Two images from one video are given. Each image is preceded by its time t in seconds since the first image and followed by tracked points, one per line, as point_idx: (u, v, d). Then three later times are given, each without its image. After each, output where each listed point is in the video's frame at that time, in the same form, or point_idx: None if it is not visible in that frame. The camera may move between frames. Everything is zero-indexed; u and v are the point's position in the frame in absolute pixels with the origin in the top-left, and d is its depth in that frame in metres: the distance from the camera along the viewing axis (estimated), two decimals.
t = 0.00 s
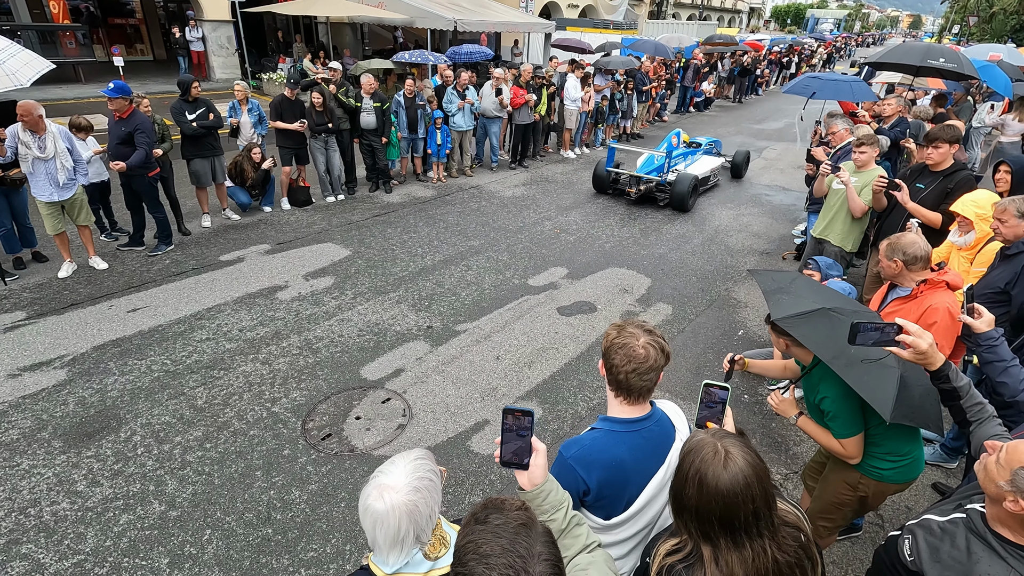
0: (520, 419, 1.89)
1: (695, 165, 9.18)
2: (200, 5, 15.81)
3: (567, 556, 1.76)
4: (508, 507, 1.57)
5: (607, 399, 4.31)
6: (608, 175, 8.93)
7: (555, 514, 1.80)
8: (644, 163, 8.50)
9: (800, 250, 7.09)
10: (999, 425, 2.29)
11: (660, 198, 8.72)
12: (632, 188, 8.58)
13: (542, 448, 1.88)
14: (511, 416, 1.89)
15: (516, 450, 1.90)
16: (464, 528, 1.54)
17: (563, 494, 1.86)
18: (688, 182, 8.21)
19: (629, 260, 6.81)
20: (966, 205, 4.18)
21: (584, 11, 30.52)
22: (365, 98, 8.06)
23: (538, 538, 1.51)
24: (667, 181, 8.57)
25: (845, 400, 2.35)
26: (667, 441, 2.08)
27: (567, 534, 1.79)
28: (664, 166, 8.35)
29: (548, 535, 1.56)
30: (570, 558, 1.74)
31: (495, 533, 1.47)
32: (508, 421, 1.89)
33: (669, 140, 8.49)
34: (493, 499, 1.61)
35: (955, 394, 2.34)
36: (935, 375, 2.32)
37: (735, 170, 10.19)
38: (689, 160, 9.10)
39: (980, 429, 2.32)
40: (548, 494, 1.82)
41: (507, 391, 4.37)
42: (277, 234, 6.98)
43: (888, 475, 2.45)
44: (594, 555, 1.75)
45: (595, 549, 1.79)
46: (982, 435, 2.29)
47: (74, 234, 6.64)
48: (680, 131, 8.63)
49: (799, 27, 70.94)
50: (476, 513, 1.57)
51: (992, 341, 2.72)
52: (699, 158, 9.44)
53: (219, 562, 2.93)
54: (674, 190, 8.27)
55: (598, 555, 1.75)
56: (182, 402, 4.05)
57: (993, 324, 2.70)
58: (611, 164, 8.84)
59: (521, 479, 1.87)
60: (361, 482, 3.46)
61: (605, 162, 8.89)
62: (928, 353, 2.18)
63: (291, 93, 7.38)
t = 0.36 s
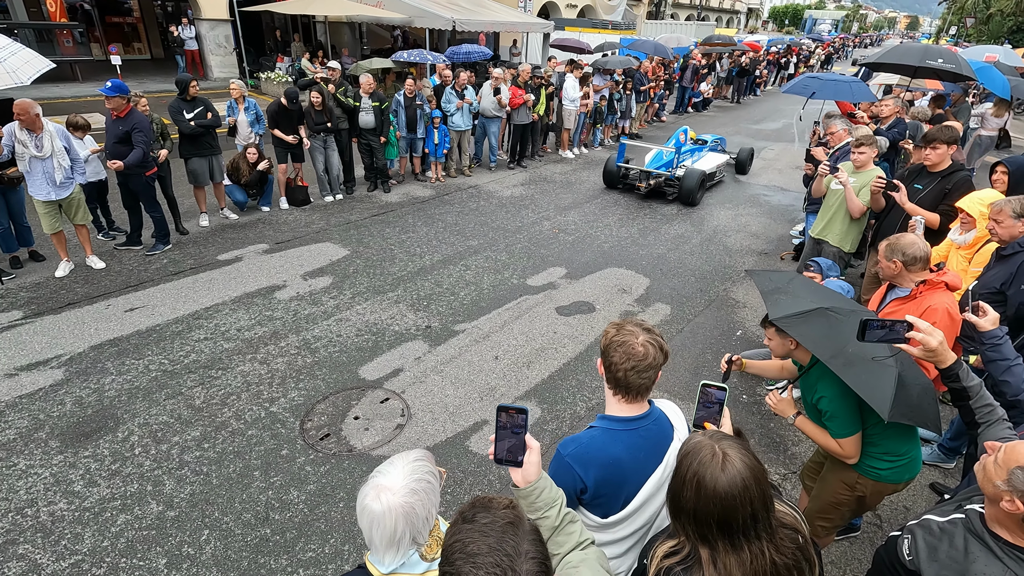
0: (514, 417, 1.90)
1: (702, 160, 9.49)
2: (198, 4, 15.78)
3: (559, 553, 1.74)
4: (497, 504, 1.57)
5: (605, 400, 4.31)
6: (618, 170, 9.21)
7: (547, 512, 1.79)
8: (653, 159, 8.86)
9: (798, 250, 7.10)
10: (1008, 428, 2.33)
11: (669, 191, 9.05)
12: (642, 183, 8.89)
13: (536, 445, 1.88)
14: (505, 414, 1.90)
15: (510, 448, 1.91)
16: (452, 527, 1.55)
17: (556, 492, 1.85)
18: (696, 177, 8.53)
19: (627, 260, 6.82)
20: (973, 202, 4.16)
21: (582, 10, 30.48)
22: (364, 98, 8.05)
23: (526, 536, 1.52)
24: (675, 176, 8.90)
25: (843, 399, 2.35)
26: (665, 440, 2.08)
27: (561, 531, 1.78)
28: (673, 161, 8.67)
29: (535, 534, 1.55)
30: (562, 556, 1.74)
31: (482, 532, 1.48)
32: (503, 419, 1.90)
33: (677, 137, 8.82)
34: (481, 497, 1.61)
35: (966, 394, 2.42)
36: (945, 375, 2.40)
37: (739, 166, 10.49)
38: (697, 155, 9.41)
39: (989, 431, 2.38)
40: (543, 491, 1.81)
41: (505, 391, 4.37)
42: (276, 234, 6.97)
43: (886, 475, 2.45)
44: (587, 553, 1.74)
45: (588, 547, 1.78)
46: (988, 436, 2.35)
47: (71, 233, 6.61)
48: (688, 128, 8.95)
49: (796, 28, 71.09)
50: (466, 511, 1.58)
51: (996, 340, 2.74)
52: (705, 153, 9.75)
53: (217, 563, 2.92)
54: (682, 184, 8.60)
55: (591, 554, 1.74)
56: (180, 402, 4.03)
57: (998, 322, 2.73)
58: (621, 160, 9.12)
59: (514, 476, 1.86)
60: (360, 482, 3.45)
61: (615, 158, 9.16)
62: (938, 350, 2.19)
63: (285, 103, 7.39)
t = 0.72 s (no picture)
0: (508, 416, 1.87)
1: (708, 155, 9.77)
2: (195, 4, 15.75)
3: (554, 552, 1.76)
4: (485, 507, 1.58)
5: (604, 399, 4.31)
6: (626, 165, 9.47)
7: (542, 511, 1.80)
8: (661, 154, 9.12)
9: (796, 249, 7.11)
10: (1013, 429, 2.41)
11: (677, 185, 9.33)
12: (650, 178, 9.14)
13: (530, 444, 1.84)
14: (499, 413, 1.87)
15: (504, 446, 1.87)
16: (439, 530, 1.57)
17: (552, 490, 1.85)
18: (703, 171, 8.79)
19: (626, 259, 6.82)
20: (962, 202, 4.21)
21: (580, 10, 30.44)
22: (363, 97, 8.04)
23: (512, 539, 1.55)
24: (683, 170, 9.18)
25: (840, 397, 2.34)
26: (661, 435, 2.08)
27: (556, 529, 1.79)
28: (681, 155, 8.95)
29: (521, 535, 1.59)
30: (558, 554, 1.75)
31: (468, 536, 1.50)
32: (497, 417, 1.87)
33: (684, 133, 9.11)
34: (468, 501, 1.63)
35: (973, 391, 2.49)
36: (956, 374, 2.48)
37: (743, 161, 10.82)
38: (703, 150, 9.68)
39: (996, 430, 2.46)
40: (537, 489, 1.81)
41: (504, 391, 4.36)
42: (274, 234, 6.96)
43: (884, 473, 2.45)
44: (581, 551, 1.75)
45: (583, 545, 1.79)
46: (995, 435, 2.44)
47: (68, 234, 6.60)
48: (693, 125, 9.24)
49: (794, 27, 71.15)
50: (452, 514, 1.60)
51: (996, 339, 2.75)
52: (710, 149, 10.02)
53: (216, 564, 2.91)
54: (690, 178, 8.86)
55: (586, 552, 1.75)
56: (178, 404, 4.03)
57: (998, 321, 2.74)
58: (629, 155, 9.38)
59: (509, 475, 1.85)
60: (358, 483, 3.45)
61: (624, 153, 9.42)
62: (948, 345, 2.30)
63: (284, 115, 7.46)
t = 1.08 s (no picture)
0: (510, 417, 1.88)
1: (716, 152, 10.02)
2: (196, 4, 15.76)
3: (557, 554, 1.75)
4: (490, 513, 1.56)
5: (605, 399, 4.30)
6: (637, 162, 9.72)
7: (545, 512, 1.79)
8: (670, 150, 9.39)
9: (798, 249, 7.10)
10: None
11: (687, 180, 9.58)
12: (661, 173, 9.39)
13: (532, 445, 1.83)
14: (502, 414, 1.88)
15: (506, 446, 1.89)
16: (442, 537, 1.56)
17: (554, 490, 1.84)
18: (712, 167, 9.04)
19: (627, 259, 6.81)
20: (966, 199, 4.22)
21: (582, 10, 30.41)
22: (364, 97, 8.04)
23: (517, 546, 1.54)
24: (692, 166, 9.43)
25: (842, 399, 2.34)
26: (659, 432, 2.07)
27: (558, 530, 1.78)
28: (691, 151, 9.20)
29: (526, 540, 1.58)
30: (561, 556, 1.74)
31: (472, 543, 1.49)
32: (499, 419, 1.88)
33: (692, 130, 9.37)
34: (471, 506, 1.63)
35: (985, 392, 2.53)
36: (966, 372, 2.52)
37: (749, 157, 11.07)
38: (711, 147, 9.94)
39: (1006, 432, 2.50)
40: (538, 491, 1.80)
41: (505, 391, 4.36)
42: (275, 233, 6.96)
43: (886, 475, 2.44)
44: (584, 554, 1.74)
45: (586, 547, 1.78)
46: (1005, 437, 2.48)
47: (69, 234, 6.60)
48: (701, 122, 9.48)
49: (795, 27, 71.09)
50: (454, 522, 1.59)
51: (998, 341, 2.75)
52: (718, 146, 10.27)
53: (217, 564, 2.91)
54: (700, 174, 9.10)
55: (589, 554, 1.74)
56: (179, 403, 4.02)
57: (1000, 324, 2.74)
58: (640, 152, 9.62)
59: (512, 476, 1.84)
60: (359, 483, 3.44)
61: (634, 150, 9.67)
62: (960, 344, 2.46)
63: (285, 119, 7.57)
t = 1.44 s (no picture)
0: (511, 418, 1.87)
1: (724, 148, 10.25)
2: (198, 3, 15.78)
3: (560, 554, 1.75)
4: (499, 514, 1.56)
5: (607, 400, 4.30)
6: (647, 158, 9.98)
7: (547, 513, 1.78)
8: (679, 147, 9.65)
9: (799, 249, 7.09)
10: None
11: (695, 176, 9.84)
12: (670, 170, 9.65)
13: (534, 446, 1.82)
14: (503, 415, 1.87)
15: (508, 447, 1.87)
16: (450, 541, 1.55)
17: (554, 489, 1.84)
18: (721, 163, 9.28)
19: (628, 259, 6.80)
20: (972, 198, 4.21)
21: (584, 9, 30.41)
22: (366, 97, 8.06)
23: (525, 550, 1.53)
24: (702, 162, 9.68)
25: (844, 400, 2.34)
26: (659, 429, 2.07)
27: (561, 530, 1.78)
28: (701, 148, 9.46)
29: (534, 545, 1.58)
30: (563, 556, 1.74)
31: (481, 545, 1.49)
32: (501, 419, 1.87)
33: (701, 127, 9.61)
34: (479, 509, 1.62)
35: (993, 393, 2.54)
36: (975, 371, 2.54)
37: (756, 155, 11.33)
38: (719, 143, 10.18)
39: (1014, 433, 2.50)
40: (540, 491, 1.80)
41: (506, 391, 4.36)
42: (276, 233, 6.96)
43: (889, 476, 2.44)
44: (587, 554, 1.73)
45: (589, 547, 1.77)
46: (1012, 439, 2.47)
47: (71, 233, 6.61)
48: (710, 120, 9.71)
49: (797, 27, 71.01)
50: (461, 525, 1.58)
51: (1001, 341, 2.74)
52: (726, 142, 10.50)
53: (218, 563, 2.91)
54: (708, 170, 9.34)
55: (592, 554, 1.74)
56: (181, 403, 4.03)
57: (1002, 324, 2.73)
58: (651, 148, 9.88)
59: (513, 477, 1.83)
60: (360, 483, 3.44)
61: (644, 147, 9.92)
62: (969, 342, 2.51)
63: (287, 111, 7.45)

.....

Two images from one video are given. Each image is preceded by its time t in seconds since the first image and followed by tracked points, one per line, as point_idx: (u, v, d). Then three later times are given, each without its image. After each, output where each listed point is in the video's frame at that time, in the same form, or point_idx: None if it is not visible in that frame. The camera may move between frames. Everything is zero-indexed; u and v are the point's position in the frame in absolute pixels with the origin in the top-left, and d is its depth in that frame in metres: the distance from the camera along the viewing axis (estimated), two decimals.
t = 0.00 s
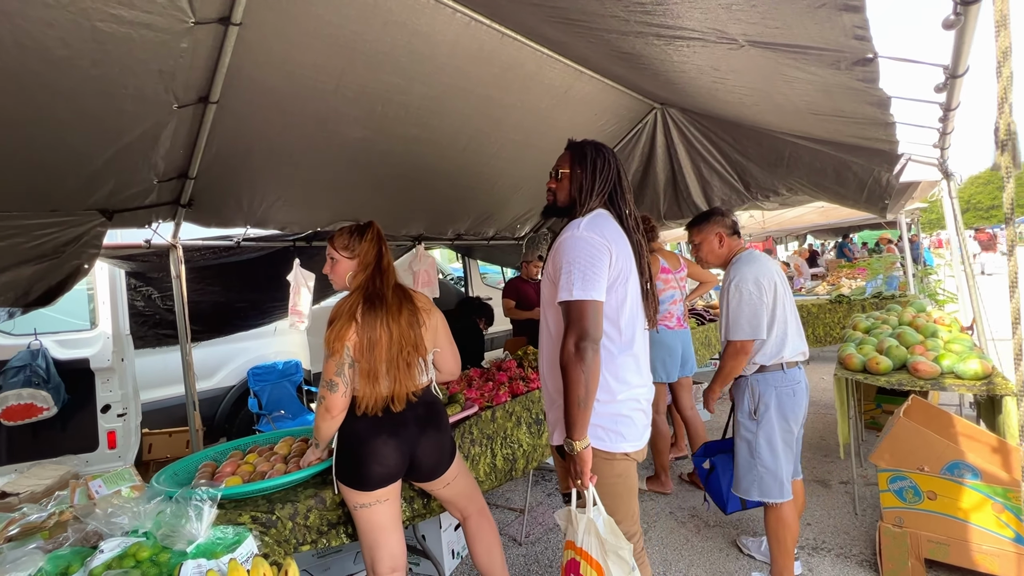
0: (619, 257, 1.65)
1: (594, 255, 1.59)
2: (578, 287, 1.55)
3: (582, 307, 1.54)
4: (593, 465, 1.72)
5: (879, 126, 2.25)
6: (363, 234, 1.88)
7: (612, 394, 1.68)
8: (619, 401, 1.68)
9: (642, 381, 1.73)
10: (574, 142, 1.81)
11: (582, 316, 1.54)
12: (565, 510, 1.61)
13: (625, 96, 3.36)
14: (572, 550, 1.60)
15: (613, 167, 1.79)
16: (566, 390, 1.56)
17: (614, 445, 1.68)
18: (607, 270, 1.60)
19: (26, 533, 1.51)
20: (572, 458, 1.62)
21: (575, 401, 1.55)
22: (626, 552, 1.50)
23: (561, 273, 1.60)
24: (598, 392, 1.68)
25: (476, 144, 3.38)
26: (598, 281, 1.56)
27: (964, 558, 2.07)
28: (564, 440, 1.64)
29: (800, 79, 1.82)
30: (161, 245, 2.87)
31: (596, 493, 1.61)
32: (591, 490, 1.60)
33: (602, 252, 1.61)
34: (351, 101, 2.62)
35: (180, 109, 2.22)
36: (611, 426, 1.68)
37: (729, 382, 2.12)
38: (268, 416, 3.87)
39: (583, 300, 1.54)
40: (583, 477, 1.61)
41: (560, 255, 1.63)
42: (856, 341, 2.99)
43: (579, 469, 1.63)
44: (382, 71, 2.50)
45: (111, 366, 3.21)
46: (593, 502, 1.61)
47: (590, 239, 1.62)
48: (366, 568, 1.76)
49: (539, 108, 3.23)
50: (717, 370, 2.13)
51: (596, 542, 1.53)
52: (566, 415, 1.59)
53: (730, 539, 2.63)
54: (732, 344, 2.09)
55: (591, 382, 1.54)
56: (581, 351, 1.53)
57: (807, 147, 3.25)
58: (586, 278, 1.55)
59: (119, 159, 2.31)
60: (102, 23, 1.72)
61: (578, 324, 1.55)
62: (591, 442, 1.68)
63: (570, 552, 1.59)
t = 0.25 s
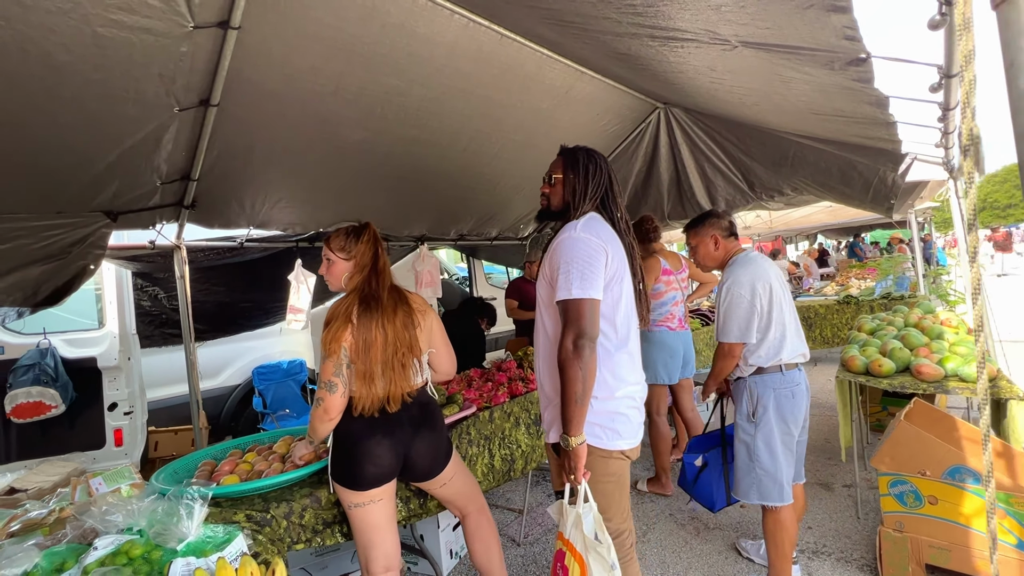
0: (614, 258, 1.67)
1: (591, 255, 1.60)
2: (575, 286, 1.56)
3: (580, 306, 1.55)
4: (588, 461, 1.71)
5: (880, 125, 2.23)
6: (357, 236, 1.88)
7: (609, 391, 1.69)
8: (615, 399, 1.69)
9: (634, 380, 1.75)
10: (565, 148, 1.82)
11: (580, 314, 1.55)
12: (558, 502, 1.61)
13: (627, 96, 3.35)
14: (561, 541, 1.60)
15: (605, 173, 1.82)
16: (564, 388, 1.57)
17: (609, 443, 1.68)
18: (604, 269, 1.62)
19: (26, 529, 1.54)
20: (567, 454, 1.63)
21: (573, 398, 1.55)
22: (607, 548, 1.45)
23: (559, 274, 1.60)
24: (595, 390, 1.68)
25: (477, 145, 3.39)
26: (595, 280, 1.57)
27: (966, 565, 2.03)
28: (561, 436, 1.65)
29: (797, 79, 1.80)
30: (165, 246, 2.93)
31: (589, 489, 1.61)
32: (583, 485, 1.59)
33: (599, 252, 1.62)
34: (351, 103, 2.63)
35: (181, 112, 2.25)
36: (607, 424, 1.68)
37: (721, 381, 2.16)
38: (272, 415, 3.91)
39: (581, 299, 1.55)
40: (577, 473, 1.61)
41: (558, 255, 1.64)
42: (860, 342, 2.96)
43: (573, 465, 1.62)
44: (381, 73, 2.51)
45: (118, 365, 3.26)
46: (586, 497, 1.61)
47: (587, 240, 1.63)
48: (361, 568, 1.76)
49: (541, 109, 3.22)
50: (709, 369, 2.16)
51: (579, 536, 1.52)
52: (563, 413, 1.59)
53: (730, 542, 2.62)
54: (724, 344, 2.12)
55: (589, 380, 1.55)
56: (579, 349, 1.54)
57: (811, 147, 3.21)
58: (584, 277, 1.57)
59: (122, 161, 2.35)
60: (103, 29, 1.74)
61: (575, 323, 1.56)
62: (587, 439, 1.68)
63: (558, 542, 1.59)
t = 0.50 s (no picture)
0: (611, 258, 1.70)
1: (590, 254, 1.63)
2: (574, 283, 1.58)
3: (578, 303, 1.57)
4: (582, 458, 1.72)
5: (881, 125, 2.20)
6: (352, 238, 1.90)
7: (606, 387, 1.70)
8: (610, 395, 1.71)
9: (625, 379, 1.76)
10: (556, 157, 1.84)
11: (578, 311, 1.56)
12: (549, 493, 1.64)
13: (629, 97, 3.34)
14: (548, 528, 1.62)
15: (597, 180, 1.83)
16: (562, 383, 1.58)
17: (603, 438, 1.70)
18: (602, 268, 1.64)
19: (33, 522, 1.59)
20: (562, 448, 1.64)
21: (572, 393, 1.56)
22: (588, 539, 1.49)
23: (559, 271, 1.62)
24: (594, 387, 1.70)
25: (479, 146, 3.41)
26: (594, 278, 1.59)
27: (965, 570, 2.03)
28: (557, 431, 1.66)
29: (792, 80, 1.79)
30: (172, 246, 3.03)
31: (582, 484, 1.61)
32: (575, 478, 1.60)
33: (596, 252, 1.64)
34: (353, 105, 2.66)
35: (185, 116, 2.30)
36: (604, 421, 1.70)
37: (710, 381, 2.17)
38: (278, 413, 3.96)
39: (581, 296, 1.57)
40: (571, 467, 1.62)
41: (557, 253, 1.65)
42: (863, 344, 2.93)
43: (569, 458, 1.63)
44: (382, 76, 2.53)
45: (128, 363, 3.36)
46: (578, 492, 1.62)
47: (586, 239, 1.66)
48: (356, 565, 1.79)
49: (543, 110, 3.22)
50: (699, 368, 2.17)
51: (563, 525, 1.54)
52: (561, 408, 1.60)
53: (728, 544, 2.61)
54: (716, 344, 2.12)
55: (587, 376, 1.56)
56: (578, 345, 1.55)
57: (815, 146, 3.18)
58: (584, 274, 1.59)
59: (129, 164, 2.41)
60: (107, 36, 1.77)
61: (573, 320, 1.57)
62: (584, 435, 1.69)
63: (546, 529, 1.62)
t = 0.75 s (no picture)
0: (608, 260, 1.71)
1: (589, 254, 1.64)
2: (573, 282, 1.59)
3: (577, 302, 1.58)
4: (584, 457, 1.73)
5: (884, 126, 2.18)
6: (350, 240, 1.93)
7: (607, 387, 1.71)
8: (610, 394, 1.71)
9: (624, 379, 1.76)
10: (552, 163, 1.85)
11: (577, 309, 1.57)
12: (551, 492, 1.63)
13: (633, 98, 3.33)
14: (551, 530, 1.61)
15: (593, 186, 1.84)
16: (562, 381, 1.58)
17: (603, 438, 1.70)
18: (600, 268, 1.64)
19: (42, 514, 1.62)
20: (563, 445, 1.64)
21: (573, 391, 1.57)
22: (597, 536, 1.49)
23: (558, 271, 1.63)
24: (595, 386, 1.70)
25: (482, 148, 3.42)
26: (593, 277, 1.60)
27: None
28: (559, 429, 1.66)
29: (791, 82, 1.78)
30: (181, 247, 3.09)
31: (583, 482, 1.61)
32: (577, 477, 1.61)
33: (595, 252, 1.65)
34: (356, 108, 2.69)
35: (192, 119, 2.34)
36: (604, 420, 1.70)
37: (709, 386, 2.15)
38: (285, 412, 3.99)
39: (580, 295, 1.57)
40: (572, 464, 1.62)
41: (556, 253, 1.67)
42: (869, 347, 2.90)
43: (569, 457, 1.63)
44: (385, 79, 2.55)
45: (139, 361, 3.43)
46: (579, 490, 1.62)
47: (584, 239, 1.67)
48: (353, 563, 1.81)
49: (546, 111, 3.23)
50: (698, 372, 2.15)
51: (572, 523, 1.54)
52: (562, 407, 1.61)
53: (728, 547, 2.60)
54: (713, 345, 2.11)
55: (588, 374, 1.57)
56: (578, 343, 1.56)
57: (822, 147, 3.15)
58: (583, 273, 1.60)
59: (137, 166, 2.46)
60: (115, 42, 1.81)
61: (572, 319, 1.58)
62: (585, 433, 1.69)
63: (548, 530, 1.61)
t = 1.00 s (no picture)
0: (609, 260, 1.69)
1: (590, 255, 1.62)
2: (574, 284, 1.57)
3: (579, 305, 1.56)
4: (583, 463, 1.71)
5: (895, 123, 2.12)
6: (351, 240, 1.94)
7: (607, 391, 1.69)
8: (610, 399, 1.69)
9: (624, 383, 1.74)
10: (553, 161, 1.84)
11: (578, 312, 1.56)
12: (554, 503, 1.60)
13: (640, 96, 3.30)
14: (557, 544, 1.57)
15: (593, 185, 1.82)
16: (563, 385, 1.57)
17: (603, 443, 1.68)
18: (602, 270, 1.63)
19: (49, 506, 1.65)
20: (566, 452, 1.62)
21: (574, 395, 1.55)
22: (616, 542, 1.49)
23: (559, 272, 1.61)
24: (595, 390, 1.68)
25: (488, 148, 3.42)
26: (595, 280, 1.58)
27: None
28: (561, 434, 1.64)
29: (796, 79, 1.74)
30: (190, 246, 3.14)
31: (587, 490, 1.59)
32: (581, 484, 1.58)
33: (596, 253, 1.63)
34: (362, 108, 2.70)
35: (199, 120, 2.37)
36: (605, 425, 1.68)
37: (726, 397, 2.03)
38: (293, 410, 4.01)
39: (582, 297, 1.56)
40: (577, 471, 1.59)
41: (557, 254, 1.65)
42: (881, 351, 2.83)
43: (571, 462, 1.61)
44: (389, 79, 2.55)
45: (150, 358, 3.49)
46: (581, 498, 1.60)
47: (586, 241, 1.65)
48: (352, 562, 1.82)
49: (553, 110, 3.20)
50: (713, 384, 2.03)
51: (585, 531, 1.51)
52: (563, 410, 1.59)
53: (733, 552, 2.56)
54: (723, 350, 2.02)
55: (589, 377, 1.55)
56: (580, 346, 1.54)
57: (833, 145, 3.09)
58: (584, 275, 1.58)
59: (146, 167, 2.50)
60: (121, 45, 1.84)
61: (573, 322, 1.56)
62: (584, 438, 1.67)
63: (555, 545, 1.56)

.....

What to produce =>
Taking the listing above as the source, transcribe only the lines starting at the line with "4: (593, 465, 1.72)" and going through the line with "53: (730, 539, 2.63)", unaltered and with both ends included.

Result =>
4: (593, 465, 1.72)
5: (879, 126, 2.25)
6: (363, 234, 1.88)
7: (612, 394, 1.68)
8: (619, 401, 1.68)
9: (642, 381, 1.73)
10: (574, 142, 1.81)
11: (582, 316, 1.54)
12: (565, 510, 1.61)
13: (625, 96, 3.36)
14: (572, 550, 1.60)
15: (613, 167, 1.79)
16: (566, 390, 1.56)
17: (614, 445, 1.68)
18: (607, 270, 1.60)
19: (26, 533, 1.51)
20: (572, 458, 1.62)
21: (575, 401, 1.55)
22: (626, 552, 1.50)
23: (561, 273, 1.60)
24: (598, 392, 1.68)
25: (476, 144, 3.38)
26: (598, 281, 1.56)
27: (964, 558, 2.07)
28: (564, 440, 1.64)
29: (800, 79, 1.82)
30: (161, 245, 2.87)
31: (596, 493, 1.61)
32: (591, 490, 1.60)
33: (602, 252, 1.61)
34: (351, 101, 2.62)
35: (180, 109, 2.22)
36: (611, 426, 1.68)
37: (729, 382, 2.12)
38: (268, 416, 3.87)
39: (583, 300, 1.54)
40: (583, 477, 1.61)
41: (560, 255, 1.63)
42: (856, 341, 2.99)
43: (579, 469, 1.63)
44: (382, 71, 2.50)
45: (111, 366, 3.21)
46: (593, 502, 1.61)
47: (590, 239, 1.62)
48: (366, 568, 1.76)
49: (539, 108, 3.23)
50: (717, 370, 2.13)
51: (596, 542, 1.53)
52: (566, 415, 1.59)
53: (730, 539, 2.63)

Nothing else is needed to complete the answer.